Implementation of a one-stage Face Parsing model using Unet architecture.
The face is divided into 10 classes (background, eyes, nose, lips, ear, hair, teeth, eyebrows, general face, beard).
This results in regions of interest that are difficult to segment. We address this problem by implementing different loss functions:
- Tversky focal loss
- Weighted Cross entropy
- α-balanced focal loss
The latter leads to a better accuracy of 0.90 (IOU-train) and 0.72 (IOU-test) for the non fine-tuned model, with a Unet-16 driven on 1 gpu.
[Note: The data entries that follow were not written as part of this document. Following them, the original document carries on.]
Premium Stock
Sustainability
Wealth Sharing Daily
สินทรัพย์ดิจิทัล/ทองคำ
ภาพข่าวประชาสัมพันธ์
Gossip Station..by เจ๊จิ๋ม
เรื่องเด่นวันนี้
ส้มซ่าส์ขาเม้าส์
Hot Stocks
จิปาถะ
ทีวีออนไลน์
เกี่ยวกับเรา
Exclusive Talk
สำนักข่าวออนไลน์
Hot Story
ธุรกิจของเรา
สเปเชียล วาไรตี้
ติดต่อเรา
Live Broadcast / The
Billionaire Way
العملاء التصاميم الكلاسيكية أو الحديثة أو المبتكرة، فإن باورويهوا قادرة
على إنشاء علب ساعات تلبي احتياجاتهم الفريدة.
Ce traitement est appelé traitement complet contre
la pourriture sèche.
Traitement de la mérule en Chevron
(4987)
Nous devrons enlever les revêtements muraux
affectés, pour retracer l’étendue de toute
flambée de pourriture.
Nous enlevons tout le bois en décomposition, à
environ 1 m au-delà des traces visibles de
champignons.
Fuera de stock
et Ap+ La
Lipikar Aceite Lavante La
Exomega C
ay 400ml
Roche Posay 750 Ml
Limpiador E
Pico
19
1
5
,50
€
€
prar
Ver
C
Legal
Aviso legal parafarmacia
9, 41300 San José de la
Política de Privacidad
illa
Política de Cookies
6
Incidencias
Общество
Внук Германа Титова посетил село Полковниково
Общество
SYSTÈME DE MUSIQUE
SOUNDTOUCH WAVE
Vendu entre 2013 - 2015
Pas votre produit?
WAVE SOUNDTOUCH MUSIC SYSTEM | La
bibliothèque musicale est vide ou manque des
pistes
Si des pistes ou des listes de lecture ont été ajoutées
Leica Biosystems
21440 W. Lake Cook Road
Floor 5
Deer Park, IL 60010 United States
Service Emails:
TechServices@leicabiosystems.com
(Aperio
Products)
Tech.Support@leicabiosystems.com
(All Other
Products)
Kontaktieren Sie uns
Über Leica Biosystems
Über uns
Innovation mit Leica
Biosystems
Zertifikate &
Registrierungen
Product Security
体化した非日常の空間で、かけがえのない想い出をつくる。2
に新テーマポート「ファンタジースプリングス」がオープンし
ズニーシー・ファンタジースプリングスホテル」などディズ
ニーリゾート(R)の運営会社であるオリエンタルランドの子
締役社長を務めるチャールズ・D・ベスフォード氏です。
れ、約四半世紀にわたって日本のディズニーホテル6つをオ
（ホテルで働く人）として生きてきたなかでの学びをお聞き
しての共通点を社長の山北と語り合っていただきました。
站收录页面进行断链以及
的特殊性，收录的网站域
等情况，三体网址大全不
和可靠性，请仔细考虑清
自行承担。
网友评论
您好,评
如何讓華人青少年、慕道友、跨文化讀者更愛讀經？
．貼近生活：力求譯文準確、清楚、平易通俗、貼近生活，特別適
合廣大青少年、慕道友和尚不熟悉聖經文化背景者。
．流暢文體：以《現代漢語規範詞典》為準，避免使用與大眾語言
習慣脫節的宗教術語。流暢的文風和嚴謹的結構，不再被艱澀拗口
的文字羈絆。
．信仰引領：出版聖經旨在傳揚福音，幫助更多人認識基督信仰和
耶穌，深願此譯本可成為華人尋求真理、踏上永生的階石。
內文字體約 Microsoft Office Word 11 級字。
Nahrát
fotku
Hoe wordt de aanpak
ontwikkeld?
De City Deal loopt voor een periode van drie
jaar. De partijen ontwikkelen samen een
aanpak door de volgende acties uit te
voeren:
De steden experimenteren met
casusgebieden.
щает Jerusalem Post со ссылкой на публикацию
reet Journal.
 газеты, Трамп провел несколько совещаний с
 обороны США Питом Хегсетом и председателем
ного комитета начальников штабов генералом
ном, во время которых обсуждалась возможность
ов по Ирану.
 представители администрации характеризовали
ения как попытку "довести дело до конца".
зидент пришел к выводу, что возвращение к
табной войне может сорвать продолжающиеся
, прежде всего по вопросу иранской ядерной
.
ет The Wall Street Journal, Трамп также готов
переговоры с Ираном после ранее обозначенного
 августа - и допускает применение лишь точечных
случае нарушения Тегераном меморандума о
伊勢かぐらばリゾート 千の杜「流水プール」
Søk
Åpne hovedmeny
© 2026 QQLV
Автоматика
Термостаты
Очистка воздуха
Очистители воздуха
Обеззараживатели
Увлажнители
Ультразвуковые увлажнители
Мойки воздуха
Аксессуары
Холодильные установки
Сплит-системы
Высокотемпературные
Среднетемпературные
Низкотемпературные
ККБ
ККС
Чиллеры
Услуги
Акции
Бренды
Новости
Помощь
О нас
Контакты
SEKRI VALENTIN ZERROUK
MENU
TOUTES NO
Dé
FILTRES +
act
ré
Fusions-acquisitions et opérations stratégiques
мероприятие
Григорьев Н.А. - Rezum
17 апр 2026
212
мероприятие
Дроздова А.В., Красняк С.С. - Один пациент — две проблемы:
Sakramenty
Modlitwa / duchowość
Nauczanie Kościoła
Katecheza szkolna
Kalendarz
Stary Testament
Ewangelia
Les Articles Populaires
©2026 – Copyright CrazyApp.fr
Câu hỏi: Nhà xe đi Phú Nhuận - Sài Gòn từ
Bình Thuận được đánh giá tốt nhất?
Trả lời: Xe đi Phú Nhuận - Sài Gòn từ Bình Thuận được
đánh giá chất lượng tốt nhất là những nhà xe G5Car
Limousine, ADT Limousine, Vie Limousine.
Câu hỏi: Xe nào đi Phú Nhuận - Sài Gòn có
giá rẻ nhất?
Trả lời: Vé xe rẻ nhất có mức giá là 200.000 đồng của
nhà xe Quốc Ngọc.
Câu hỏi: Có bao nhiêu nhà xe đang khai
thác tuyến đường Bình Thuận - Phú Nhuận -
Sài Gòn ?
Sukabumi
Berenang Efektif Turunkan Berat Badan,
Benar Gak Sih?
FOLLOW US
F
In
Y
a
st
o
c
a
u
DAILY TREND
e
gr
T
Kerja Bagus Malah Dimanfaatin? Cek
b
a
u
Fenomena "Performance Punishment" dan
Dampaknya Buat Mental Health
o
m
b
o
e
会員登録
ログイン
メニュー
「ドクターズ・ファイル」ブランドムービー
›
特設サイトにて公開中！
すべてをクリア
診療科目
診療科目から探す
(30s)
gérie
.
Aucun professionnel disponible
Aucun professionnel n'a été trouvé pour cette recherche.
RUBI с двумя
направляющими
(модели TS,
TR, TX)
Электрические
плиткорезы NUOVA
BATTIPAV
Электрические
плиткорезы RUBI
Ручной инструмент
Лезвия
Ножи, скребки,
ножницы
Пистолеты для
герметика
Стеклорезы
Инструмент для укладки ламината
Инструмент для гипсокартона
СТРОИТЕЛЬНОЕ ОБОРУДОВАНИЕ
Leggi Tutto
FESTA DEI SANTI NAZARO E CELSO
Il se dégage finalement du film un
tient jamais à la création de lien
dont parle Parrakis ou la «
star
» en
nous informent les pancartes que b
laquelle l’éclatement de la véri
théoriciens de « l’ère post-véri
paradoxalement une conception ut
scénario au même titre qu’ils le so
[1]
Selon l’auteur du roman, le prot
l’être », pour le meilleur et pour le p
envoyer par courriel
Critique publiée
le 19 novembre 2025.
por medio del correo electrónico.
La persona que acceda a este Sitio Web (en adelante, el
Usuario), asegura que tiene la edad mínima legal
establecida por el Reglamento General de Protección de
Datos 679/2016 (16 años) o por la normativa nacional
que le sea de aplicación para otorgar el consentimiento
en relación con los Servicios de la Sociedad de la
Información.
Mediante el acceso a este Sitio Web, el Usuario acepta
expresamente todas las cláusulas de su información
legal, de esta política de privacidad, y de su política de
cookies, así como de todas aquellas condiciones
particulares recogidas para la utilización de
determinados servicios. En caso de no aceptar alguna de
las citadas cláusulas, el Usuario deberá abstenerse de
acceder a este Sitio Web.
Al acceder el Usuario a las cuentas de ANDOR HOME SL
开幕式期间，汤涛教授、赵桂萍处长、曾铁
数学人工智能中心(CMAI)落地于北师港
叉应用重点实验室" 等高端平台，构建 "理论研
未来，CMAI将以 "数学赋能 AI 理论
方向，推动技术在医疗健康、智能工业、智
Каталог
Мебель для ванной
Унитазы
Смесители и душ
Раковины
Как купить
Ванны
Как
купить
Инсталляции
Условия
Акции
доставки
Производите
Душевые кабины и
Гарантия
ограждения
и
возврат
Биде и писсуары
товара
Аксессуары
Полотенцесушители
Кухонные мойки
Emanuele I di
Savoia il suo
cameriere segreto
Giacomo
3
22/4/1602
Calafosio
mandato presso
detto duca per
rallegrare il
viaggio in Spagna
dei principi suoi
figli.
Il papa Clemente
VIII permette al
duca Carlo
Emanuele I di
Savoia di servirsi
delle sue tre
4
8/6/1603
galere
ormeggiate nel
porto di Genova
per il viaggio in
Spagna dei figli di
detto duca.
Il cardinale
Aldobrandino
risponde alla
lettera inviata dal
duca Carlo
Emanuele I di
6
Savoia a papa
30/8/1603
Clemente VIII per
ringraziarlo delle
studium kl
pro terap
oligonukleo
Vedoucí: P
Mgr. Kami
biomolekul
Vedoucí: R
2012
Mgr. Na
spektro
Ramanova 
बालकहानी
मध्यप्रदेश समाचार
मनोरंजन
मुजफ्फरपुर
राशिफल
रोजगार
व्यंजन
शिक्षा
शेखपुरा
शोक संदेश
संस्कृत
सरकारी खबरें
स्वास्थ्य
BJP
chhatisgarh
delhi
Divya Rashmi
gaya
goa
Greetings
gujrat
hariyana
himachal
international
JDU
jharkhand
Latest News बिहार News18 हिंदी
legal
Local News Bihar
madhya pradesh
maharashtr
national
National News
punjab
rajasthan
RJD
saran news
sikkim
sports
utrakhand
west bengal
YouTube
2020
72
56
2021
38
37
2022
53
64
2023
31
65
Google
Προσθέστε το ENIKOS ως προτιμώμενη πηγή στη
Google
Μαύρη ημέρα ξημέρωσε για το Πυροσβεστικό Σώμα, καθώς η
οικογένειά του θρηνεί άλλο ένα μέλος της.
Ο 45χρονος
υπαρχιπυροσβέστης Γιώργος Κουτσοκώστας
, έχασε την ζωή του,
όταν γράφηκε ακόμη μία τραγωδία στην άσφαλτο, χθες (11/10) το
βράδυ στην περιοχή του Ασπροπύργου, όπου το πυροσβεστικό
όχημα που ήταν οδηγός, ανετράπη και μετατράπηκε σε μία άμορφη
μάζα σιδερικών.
Language version : Python 3.7.6
Operating System : MacOS Catalina 10.15.4
# use a virtual-env to keep your packages unchanged >> pip install -r requirements.txt
Train the model:
# Train the model >> ./main.py
from src.model import Unet from src.framework import Context img = "./img_relative_path.png" # load model model = torch.load("my_model.pt", map_location=torch.device('cpu')) # create context ctx = Context() # predict yhat = ctx.predict(model, img, plot=True)
- Mut1ny Face/head dataset
- U-Net: Convolutional Networks for Biomedical Image Segmentation Olaf Ronneberger, Philipp Fischer, and Thomas Brox. Tech report, arXiv, May 2015.
- A novel Focal Tversky loss function with improved Attention U-Net for lesion segmentation Abraham, Nabila and Khan, Naimul Mefraz. Tech report, arXiv, Oct 2018.
- Focal Loss for Dense Object Detection Tsung-Yi Lin, Priya Goyal, Ross Girshick, Kaiming He, Piotr Dollár. Tech report, arXiv, Feb 2018.